As an example he cited the experience of one of his clients, whose costs had risen over 600 percent. “Last year their fee was £2500 [app. $3600]; it’s now just below £20,000 [app. $28,500].”
He also explained that reporting requirements can be burdensome, especially for firms who deal in “high risk” products. Firms with over £5 million [app. $7.2 million] are required to file quarterly reports. “The FSA’s budget has [over the last 5 years] risen astronomically; it’s now just under £500 million [$720 million].”
A second aspect, which Bjelobaba hopes will be addressed, as the new government presents legislation to parliament, concerns the sheer number of regulations, which are currently the biggest body of laws on UK statute books.
He explained that if you were to buy a printed copy of the current FSA regulations, which would cost about $3000, “it would be around 1.8 meters [app. six feet] high.” Asked what purpose is served by having such a mountain of regulation, Bjelobaba replied succinctly, “Who the Hell knows.” By contrast the manual that his firm uses is only about two inches thick, “and everything’s in there, in plain English.”
In preference to the plethora of rules, he said: “I would certainly prefer more active regulation,” which means that “there is contact by the regulator with the firms that it regulates.” He explained that training requirements in the general insurance sector are “a lot less” rigorous than those for selling financial services.

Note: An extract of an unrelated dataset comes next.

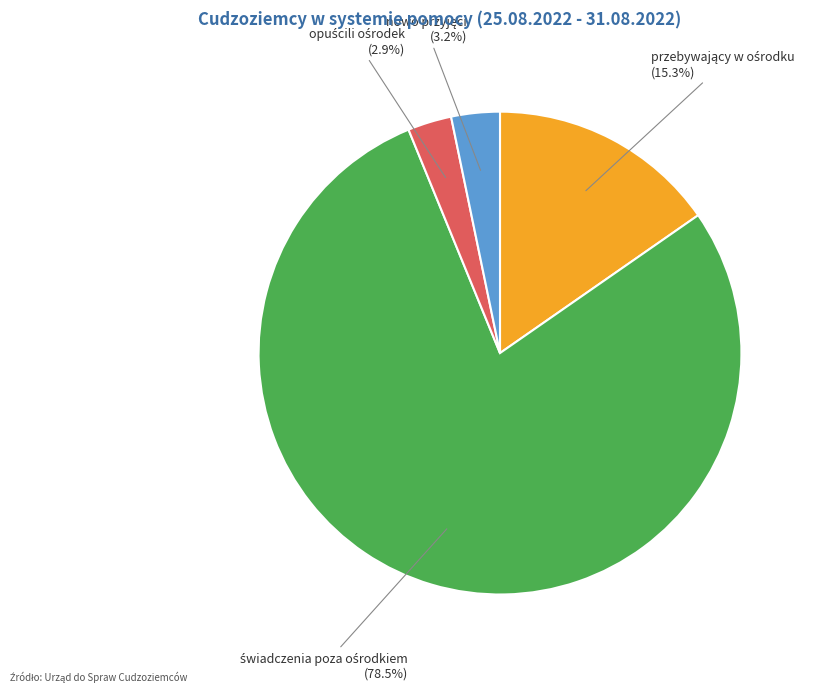

Is there a majority slice in this chart?

Yes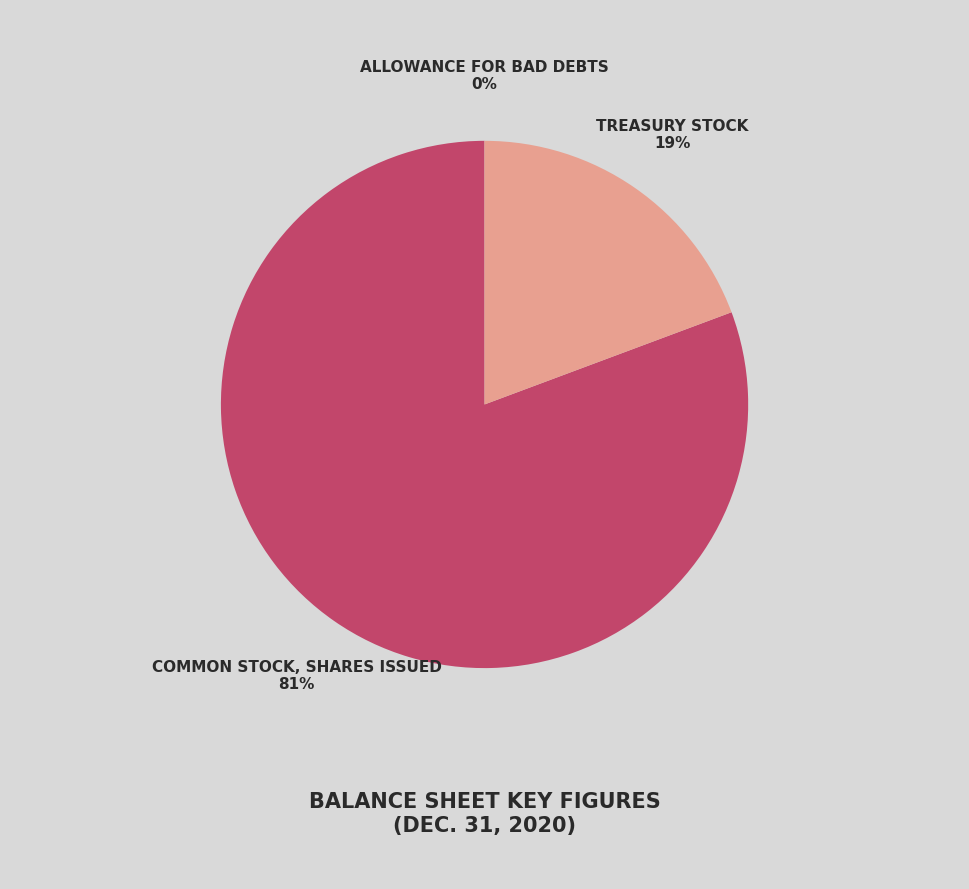

To the nearest percent, what is the difference between the largest and smallest slice percentages?

81%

He suggested that people in insurance “should be qualified to a minimum level approved by the regulator.”
While organizations in the UK, principally the CII, offer training and courses to keep abreast of developments in the insurance sector, “it’s completely voluntary,” Bjelobaba said. He noted, however, that there are educational requirements, “if you are a member of the CII, which currently has around 95,000 members worldwide, but if you’re not a member of the CII, then it’s up to the employer to describe what level of training and competence is required for his staff.”
He described the London market as “very specialist,” and indicated as an example the requirement at Lloyd’s that “to be an underwriter they have to be ACII qualified.” As the changeover progresses, he sees the absolute necessity for consultations and “feedback” as imperative to develop a more coherent set of regulations, that will ultimately be less burdensome, more effective and less costly. “The new regime should be appropriate to the risks of the London market.”

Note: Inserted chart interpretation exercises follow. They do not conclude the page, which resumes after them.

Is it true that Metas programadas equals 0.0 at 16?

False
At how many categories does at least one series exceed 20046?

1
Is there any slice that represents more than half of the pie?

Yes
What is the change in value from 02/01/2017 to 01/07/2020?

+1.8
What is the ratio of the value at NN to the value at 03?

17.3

The people who actually work in the UK’s insurance sector basically want greater clarity from those who regulate them. “The biggest problem we have with the current regulator is that the rules are not clear, they’re subject to debate. When you ask the FSA to give you a straight answer, they refuse to do so; therefore, you don’t know if what you’re doing is correct, and that’s no way to conduct business.”
In conclusion he said: “There must be a model out there [on regulatory authority] that really does do the job. We’ve got to deal with the exposures; we’ve got to make sure that consumers are protected; we’ve got to make sure that the regulated industry understands what it’s required to do; that sanctions are robust enough; that the requirements placed on firms do not bind them so tightly that they cannot do business…that the costs are proportionate to what is being done in the industry.”

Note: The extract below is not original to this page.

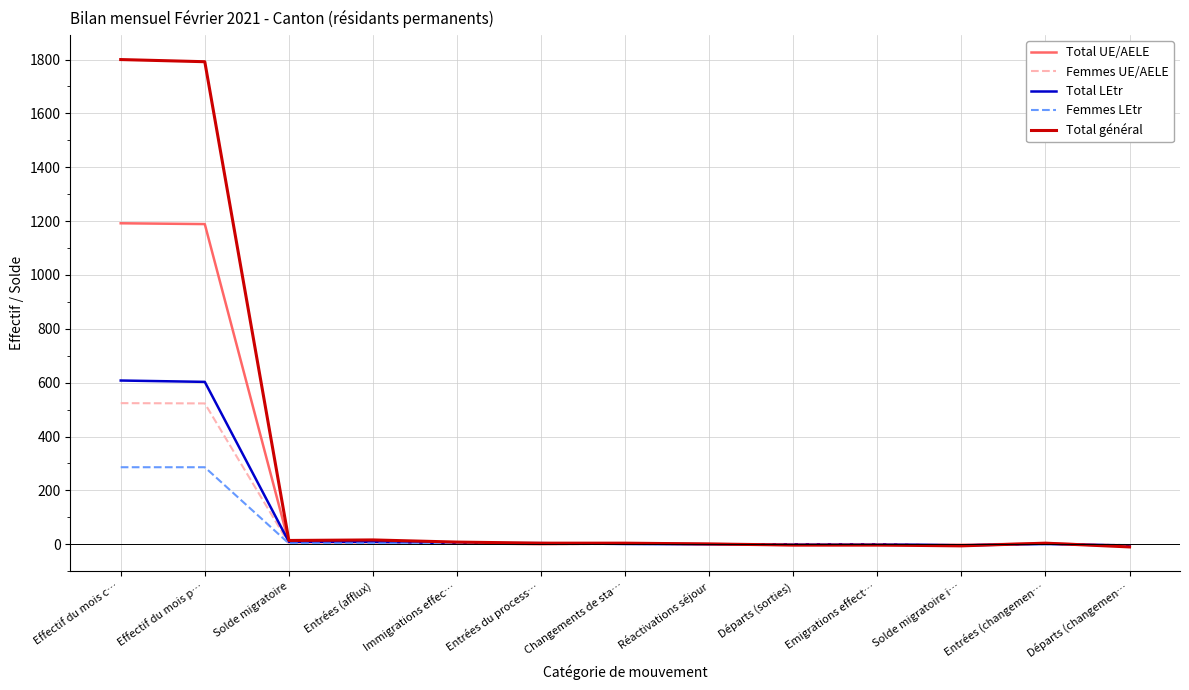

At Effectif du mois c…, list the series in order from largest to smallest.

Total général, Total UE/AELE, Total LEtr, Femmes UE/AELE, Femmes LEtr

His hope is that this time around a regulatory authority will emerge that adequately addresses the real needs for regulation, and that it will stay in place. Changing regulatory regimes every five or six years, “is good for no one,” he said. However, he also recognized that the advent of the EU’s Solvency II requirements in 2012 will have an impact on the regulatory regimes of all EU members. But he added that a return to the old way of doing things “is simply not going to happen.”